> **GIVEN EXERCISE 1**: According to the passage on mangrove restoration in the Philippines, in what year did Don Hinrichsen first visit Negros?
> **GIVEN EXERCISE 2**: In the passage on mangrove restoration, rewrite the part that opens with "Vailoces, however, was" and closes with "home to plant.", swapping "mangroves" for "mangrove forests".

-- start EXCERPT --

On the island of Negros in the Philippine archipelago, Wilson Vailoces has been planting mangrove trees since the early 1980s. His neighbors made fun of him at first. They said the mangroves looked funny, like little trees perched on stilts in the mud and brine. They didn't see any use in his back-breaking labor to revive the murky mangrove swamps that had once lined their tropical coast.

Vailoces, however, was resolute. In his 50 some years, he had watched people cut down the mangroves and dynamite the coral reefs offshore, and he had seen his fish catch fall. For Vailoces, the connection was clear. His livelihood as a fisher depended on the fish spawned in these coastal ecosystems. To restore his fish catch, he had to do something to restore the coastline. He searched out the only remaining patch of mangroves on his island, gathered the trees' finger-length shoots, and took them home to plant.

His commitment paid off, says Don Hinrichsen, an English researcher and writer who has extensively studied coastal ecosystems throughout the world. When Hinrichsen first visited Negros in 1988, Vailoces had established a few acres of young mangroves, which already were teeming with life. Crabs, shrimp, mussels, and other creatures clung to the mangroves' broom-like roots or scuttled below in the mucky soils. The revitalized coastal wetland was restocking Vailoces' fishing grounds, improving his catch.

His efforts were also winning over his neighbors, who no longer made fun of him but instead began to plant mangroves of their own. Together, the community secured a 25-year contract from the Philippine government for the rights to the trees they planted. When Hinrichsen returned to Negros in 1990, he found that the community had doubled the area of its mangroves.

Restoration projects such as Vailoces', however, are rare, says Hinrichsen. More commonly, people destroy mangroves. These forested wetlands once lined about one-quarter of the world's tropical coasts, thriving in the shelter of coral reefs and barrier islands. Now less than half remain, according to a tally from the Washington, D.C.-based World Resources Institute (see table). Less than 20 percent persists in Vailoces' home country, and only half of the remaining stands have never been logged.
Mangrove Loss in Selected
Countries Since Pre-Agricultural
Times

Country Current Area % Lost
 (square miles)

Indonesia 8,194 45
Nigeria 4,758 50
Malaysia 2,851 32
Cameroon 1,895 40
Sierra Leone 1,326 50
Guinea-Bissau 1,229 70
Bangladesh 1,135 73
Mozambique 1,076 60
Tanzania 827 60
Philippines 303 80

Source: World Resources Institute and the U.N. Environment
program, 1990, and the Australian Institute of Marine Science
1992.


Mangroves are disappearing because throughout history people have regarded them as sinister, malarial wastelands. From their travels in the Gulf of California in the 1940s, John Steinbeck and Edward Ricketts reported that the locals avoided these tidal swamps. In Sea of Cortez they wrote: "[In the mangroves] it was like stalking, quiet murder. The roots gave off clicking sounds, and the odor was disgusting. We felt that we were watching something horrible. No one likes the mangroves."

-- end EXCERPT --
-- start SUPPLIED RECORDS --

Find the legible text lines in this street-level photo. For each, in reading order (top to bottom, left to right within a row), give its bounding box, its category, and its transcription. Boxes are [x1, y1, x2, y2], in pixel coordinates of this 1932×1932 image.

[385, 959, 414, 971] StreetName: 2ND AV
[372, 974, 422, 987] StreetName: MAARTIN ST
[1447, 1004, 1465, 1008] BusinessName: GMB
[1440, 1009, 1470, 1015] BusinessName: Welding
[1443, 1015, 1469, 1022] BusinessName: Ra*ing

-- end SUPPLIED RECORDS --

> **CORRECT ANSWER 1**: 1988

> **CORRECT ANSWER 2**:
Vailoces, however, was resolute. In his 50 some years, he had watched people cut down the mangrove forests and dynamite the coral reefs offshore, and he had seen his fish catch fall. For Vailoces, the connection was clear. His livelihood as a fisher depended on the fish spawned in these coastal ecosystems. To restore his fish catch, he had to do something to restore the coastline. He searched out the only remaining patch of mangrove forests on his island, gathered the trees' finger-length shoots, and took them home to plant.